## What you are asked to do
Reproduce the passage of the bee pollen and ginger beer text below, between "There is another" and "eating bee pollen.", inclusive.

## Text passage
-=-=-

I use honey
instead of sugar. The bee pollen is only a very small amount. It's kinda like adding vitamins. Most of the carbohydrates (apart from the small amount of honey
the bees mix in) in pollen are bound up in complex, non-fermentable structures. It's very high in protein, minerals and vitamins. Besides, at the typical going rate of $1/oz, you'd have some pretty expensive ginger beer. And adding the pollen is really just something extra...it doesn't necessarily add much to the flavor or character (unless you use a lot, which is not advised - see previous post on shutting down the ferment).
You could always put your ginger beer under an airlock and let it ferment out completely so there's very little or no sugar left. But ginger beer is generally intended to be like a natural soft drink - usually it's only fermented long enough to carbonate bottles and retain a fairly high amount of residual sugar. For most people it's supposed to be fizzy and sweet.
There is another type of ferment few people seem to be familiar with, which is making your own bee bread instead of taking it from the hive. This is done by mixing pollen, honey
and water, and allowing it to lactoferment. http://www.fao.org/docrep/w0076E/w0076e11.htm#3.12.2
You should keep in mind though that bee pollen is EXTREMELY nutrient-dense, and some people experience some gastrointestinal distress if they consume too much. You have to start small and slow when consuming bee pollen, like 1-2 teaspoons per day. And some people have been known to have an allergic reaction to eating bee pollen.

-=-=-

(Saved entries)
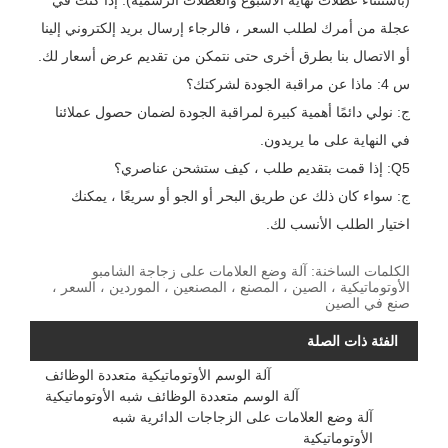
(باستثناء عطلات نهاية الأسبوع والعطلات الرسمية). إذا كنت في
عجلة من أمرك لطلب السعر ، فالرجاء إرسال بريد إلكتروني إلينا
أو الاتصال بنا بطرق أخرى حتى نتمكن من تقديم عرض أسعار لك.
س 4: ماذا عن مراقبة الجودة لشركتك؟
ج: نولي دائمًا أهمية كبيرة لمراقبة الجودة لضمان حصول عملائنا
في النهاية على ما يريدون.
Q5: إذا قمت بتقديم طلب ، كيف ستشحن عناصري؟
ج: سواء كان ذلك عن طريق البحر أو الجو أو سريعًا ، يمكنك
اختيار الطلب الأنسب لك.
الكلمات الساخنة: آلة وضع العلامات على زجاجة الشامبو
الأوتوماتيكية ، الصين ، المصنع ، المصنعين ، الموردين ، السعر ،
صنع في الصين
الفئة ذات الصلة
آلة الوسم الأوتوماتيكية متعددة الوظائف
آلة الوسم متعددة الوظائف شبه الأوتوماتيكية
آلة وضع العلامات على الزجاجات الدائرية شبه
الأوتوماتيكية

-=-=-

## Exercise answer
There is another type of ferment few people seem to be familiar with, which is making your own bee bread instead of taking it from the hive. This is done by mixing pollen, honey
and water, and allowing it to lactoferment. http://www.fao.org/docrep/w0076E/w0076e11.htm#3.12.2
You should keep in mind though that bee pollen is EXTREMELY nutrient-dense, and some people experience some gastrointestinal distress if they consume too much. You have to start small and slow when consuming bee pollen, like 1-2 teaspoons per day. And some people have been known to have an allergic reaction to eating bee pollen.